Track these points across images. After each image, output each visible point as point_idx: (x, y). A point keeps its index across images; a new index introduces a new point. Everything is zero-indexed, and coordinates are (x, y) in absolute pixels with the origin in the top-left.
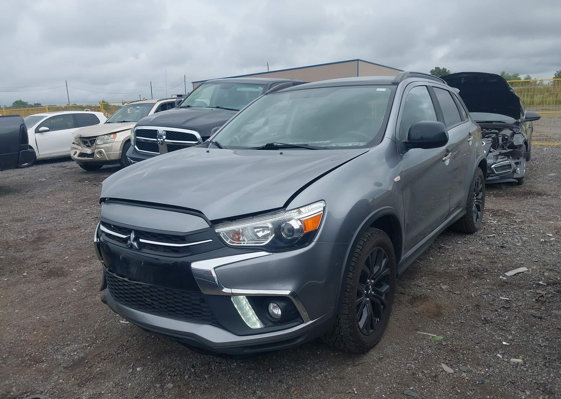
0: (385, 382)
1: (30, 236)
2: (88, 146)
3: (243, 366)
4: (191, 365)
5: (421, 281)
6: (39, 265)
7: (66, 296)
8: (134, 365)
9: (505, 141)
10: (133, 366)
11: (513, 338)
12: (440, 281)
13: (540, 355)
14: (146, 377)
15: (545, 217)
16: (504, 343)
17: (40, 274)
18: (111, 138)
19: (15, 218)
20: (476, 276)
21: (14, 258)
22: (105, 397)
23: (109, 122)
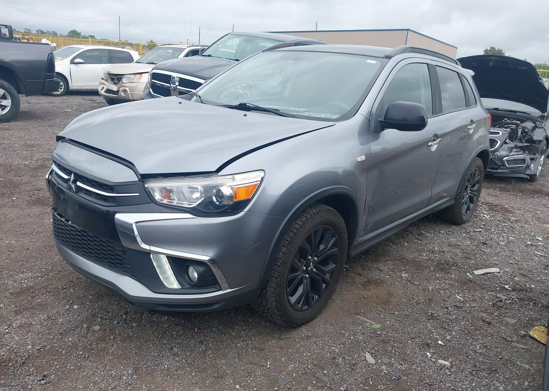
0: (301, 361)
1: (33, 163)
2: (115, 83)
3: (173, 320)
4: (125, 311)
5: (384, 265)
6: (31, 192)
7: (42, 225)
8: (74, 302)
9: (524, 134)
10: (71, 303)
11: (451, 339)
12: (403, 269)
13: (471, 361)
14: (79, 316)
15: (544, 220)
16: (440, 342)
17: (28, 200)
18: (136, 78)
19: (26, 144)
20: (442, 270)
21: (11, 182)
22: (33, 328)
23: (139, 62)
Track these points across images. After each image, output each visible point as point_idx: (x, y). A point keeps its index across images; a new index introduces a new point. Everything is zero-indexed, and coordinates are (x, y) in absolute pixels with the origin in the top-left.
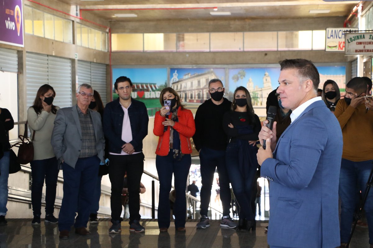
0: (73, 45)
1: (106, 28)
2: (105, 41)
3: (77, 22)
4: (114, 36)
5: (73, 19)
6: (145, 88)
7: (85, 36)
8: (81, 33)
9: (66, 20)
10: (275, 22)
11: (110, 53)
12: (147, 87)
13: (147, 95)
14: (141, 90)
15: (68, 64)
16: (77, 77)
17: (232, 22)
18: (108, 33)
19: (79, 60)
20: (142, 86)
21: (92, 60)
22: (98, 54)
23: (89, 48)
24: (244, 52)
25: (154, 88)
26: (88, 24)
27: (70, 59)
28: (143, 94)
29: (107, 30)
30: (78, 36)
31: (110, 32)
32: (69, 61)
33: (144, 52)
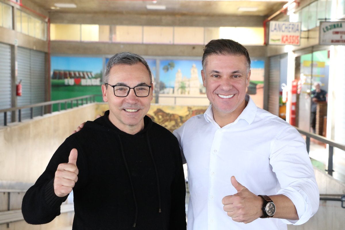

□ □ □ □ □ □ □

● Aim of the exercise:
Rewrite all of the rows above, replacing "top-left" with "upper-left" and keeping everything else unchanged. Leave the pictures out of your answer.

● Finished exercise:
Track these points across images. After each image, output each visible point as point_idx: (x, y). A point keeps its index across images; a new index introduces a new point. Everything is zero-indexed, and coordinates are (x, y) in absolute pixels with the origin in the upper-left.
0: (385, 382)
1: (30, 236)
2: (88, 146)
3: (243, 366)
4: (191, 365)
5: (421, 281)
6: (39, 265)
7: (66, 296)
8: (134, 365)
9: (505, 141)
10: (133, 366)
11: (513, 338)
12: (440, 281)
13: (540, 355)
14: (146, 377)
15: (545, 217)
16: (504, 343)
17: (40, 274)
18: (111, 138)
19: (15, 218)
20: (476, 276)
21: (14, 258)
22: (105, 397)
23: (109, 122)
0: (301, 361)
1: (33, 163)
2: (115, 83)
3: (173, 320)
4: (125, 311)
5: (384, 265)
6: (31, 192)
7: (42, 225)
8: (74, 302)
9: (524, 134)
10: (71, 303)
11: (451, 339)
12: (403, 269)
13: (471, 361)
14: (79, 316)
15: (544, 220)
16: (440, 342)
17: (28, 200)
18: (136, 78)
19: (26, 144)
20: (442, 270)
21: (11, 182)
22: (33, 328)
23: (139, 62)
Track these points across images. After each image, output each visible point as point_idx: (x, y). A point keeps its index across images; a new index introduces a new point. Everything is zero-indexed, and coordinates are (x, y) in absolute pixels with the origin in the upper-left.
0: (73, 45)
1: (106, 28)
2: (105, 41)
3: (77, 22)
4: (114, 36)
5: (73, 19)
6: (145, 88)
7: (85, 36)
8: (81, 33)
9: (66, 20)
10: (275, 22)
11: (110, 53)
12: (147, 87)
13: (147, 95)
14: (141, 90)
15: (68, 64)
16: (77, 77)
17: (232, 22)
18: (108, 33)
19: (79, 60)
20: (142, 86)
21: (92, 60)
22: (98, 54)
23: (89, 48)
24: (244, 52)
25: (154, 88)
26: (88, 24)
27: (70, 59)
28: (143, 94)
29: (107, 30)
30: (78, 36)
31: (110, 32)
32: (69, 61)
33: (144, 52)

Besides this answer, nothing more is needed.